It’s a foggy morning in the countryside of China. I am on board a sleepy train from Hangzhou to Beijing. There is no internet, no working cell signal; and here, like most places I’ve been in the last two weeks, no one speaks English.
It’s quiet now. Although we’re traveling along at 300km/hour, there is an acute sense that the world is standing still. I am aware again of a sensation that has come to dominate so much of the past year: I am alone.
That’s not an entirely comfortable feeling. Long days with little companionship take a toll on you. So many parts of the world can be an assault on the senses: sights, sounds, tastes, and textures that defy convention. And young women have long been told that the world is a place we should fear, and the world has not always tried to dispel that notion.
But today, in relative safety in my first-class car to Beijing, I am thinking of what the French call dépaysement. Of the feeling that comes from not being in one’s own country. Of the heightened awareness of one’s own emotions when you’re in a place you don’t recognize.
As we pass through Suzhou, I pull out Rainer Maria Rilke’s Letters To A Young Poet and in unbroken silence I begin to read.
But your solitude will be a hold and a home for you even amid very unfamiliar conditions and from there you will find all your ways.
When you are traveling alone, knowing yourself is not a luxury but a necessity. When you have nothing but time and your own thoughts to keep you company, not knowing what you’ll find in your heart can be betrayal far deeper than what the world can inflict. I’ve found that unfamiliar places in the world outside help you see for yourself the parts of you that are waiting to be known.

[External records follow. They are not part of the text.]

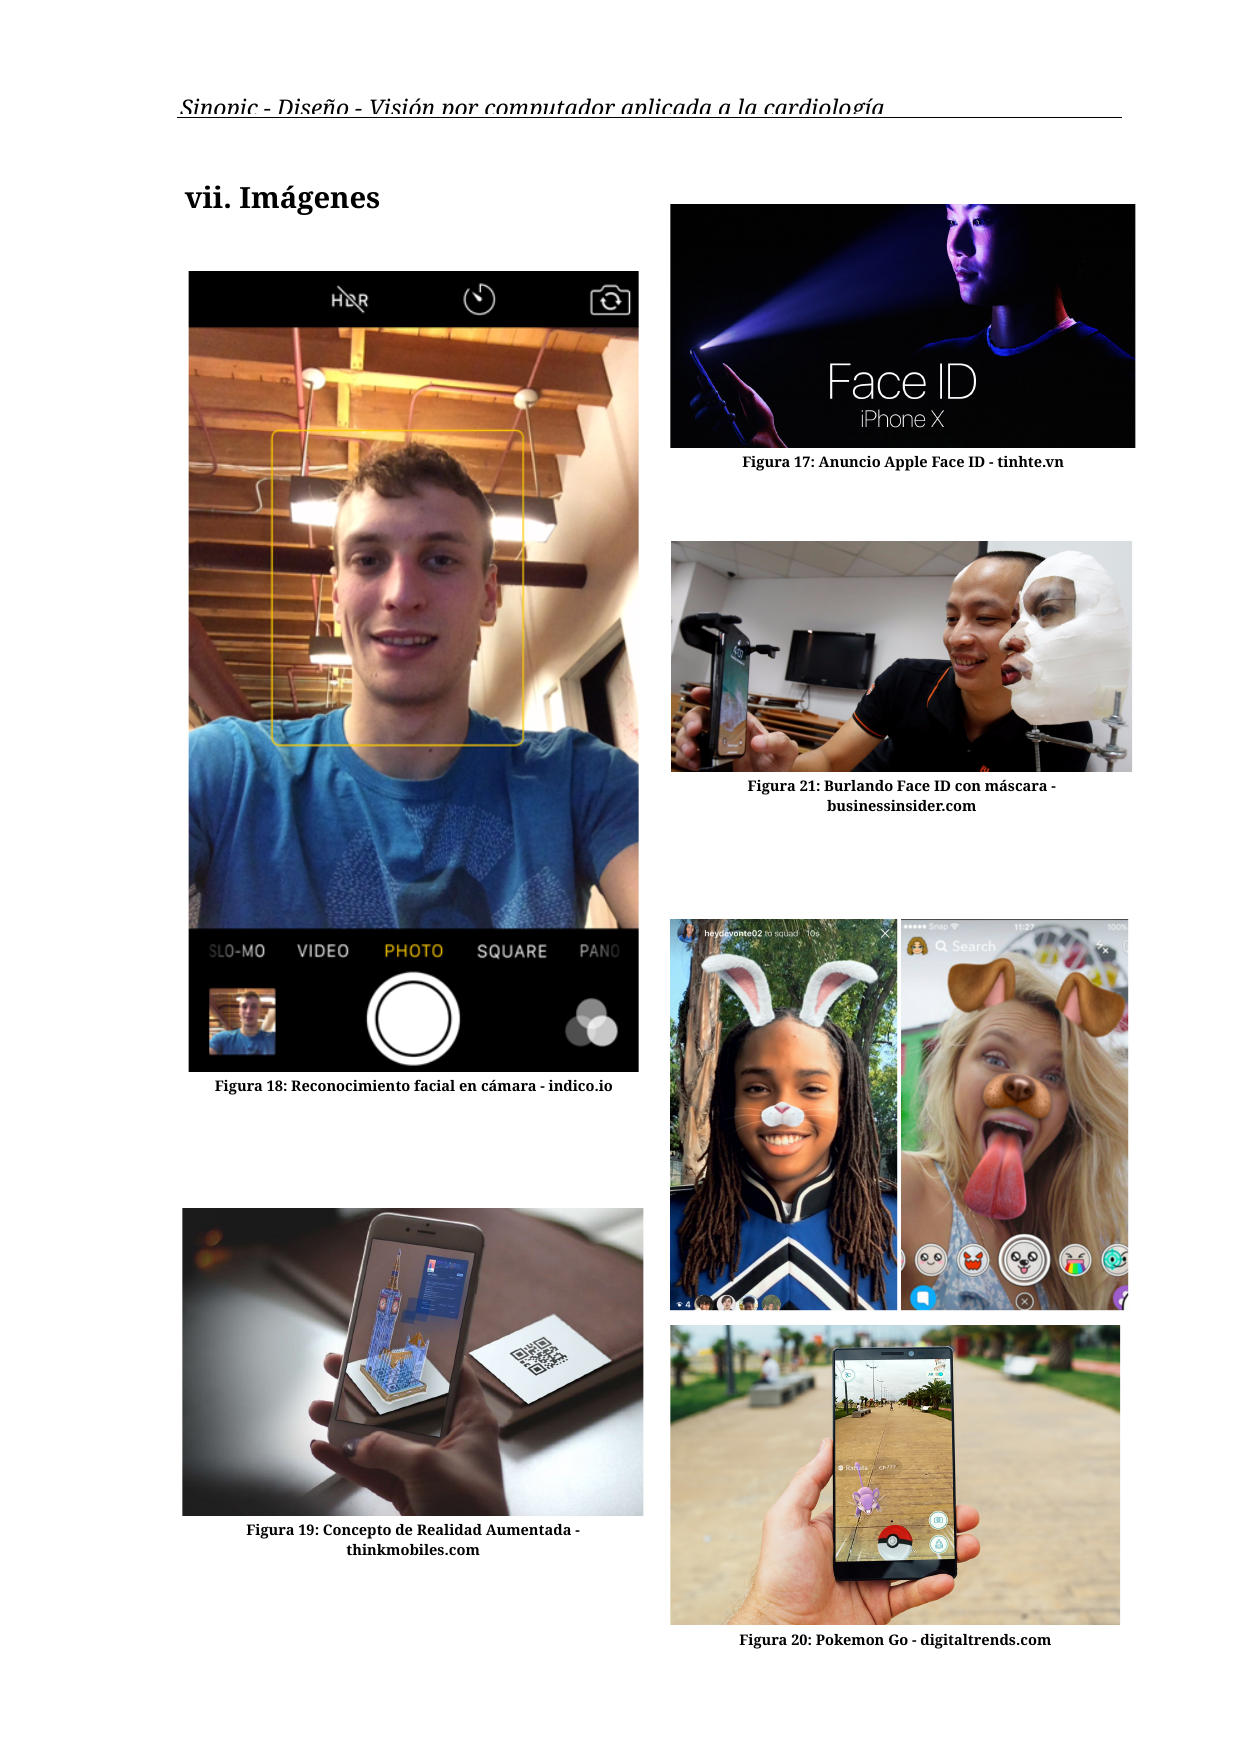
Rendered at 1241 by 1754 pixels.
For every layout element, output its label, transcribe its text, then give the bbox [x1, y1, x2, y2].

list Figura 17: Anuncio Apple Face ID - tinhte.vn [670, 448, 1135, 472]
picture [188, 271, 639, 1072]
list Imágenes [177, 177, 1135, 217]
text Figura 20: Pokemon Go - digitaltrends.com [670, 1625, 1120, 1649]
picture [670, 204, 1136, 448]
picture [671, 541, 1133, 772]
picture [182, 1208, 644, 1516]
text Figura 21: Burlando Face ID con máscara - businessinsider.com [671, 772, 1132, 816]
picture [670, 1325, 1121, 1625]
text Figura 18: Reconocimiento facial en cámara - indico.io [189, 1072, 639, 1095]
picture [666, 916, 1132, 1314]
text Figura 19: Concepto de Realidad Aumentada - thinkmobiles.com [182, 1516, 643, 1559]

I look out the window at the beauty of the countryside. The gift of time alone is a qualitative researcher’s dream - you have uninterrupted space to live. To think. To experience the world. And while the days are long and the workday spans twelve time zones, there are spaces you can carve out to see and do things that most people have never been able to experience.
To find pieces of yourself scattered in the streets of unexpected places.

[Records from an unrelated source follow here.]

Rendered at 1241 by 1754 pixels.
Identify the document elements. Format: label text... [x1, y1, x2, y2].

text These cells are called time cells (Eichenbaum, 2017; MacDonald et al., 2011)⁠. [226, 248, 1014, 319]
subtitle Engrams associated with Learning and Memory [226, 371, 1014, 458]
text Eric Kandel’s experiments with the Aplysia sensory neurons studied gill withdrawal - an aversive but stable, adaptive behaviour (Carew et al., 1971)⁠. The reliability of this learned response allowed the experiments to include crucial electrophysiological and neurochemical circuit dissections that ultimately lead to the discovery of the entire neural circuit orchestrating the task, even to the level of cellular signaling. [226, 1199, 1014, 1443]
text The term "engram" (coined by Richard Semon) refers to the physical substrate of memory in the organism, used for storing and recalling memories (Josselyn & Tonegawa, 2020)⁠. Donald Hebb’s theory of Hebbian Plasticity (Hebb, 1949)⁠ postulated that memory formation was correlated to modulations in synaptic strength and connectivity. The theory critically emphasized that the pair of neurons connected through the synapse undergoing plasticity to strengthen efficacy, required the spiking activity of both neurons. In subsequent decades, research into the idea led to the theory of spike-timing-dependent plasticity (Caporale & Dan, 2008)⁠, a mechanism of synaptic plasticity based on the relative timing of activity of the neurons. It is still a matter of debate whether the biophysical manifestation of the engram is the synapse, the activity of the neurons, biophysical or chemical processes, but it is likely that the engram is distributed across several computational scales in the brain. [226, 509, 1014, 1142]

A quiet alleyway in Seville, the sound of a single Spanish guitar floating on the breezeless air, the city asleep in siesta and you, alone in the universe.

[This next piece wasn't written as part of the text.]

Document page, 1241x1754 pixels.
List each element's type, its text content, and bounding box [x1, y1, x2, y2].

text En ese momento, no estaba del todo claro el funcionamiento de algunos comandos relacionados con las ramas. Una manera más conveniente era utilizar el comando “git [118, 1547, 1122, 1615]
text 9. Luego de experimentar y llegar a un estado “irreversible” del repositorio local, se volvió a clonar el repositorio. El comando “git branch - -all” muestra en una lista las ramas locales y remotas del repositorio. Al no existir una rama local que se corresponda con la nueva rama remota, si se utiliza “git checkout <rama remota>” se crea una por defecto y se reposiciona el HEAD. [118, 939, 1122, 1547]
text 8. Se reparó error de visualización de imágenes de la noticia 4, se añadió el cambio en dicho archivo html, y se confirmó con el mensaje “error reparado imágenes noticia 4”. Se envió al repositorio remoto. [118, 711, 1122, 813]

A makeshift basketball court in Noida on a muggy Delhi night, walking with family that you haven’t seen in a decade, the tension melting away effortlessly to the sound of laughter and the taste of ice cream.
Slipping out quietly just before daybreak in Seattle, pulling on your running shoes, and watching the sunrise shed light on the corners of your heart as it illuminates the trail in front of you.
The world is indeed a beautiful place, and I realize maybe not in any moment more than this one that we should all be so lucky as to see it.
What goes on in your innermost being is worthy of your whole love.
An old woman walks by my seat. She is looking at me with the curious eyes that one comes to expect when you are constantly defying the expectations of what people think you should be. We meet eyes for a minute and she doesn’t break her gaze, and in them I see something that I can’t quite place.
And suddenly in my mind flashes a story I’ve never told him. A door opening. Conversations stopping in mid-sentence. My heart catching for a split second as our eyes meet. And in that moment, feeling somewhere deep inside that he is somebody that I wanted to know.
I’m not sure I’ve ever said those words out loud, or owned up to the emotions that put them there. I realize now that it’s not because how I felt was any less true, but rather because I could not find in myself the courage to be loved. In her eyes I see how sad it is that these things go unsaid: longing and hope and words that came just a little too late.
But the moment is gone. She has walked away, and I have left one more hello without voice.
Do not look outward and expect from outside replies to questions that only your innermost feeling in your most hushed hour can perhaps answer.
That line hits me like a lead pellet in the gut. I read and reread it. For my whole life, I have had an extremely high internal locus of control and a strong penchant for meaningful work. After all, I’ve got the kind of job that sends me to far-flung corners of the world to decide what products need to look like to change the delivery of medicine. This is the kind of life that I wanted, the things I wanted to learn, the world I wanted to see.
There is an uncomfortable silence in my soul when I ask that question. For so long, I have defined success by measures that the world has created for me.
I look again out the window. The Chinese countryside is zipping by with impressive speed. I can see mountains through the haze. A small wave of panic washes over me, and for a minute I want to be anywhere but on this train. I want to be on a long Beltline run, or in San Francisco biking the Wharf, or on the couch with Sawra watching Atlanta twinkle in early twilight.
But I am here, alone, on a train from Hangzhou to Beijing, doing the slow work of discovering who I am and maybe also who I can become.
I let out a long, slow breath. There is a reason that we are here, in this moment, living this life. There is a fragment of the world for me to see here. And maybe more importantly, a piece of myself that I didn’t know existed, waiting to be discovered if I just give space to the silence.
You must think that something is happening with you, that life has not forgotten you, that it holds you in its hand; it will not let you fall.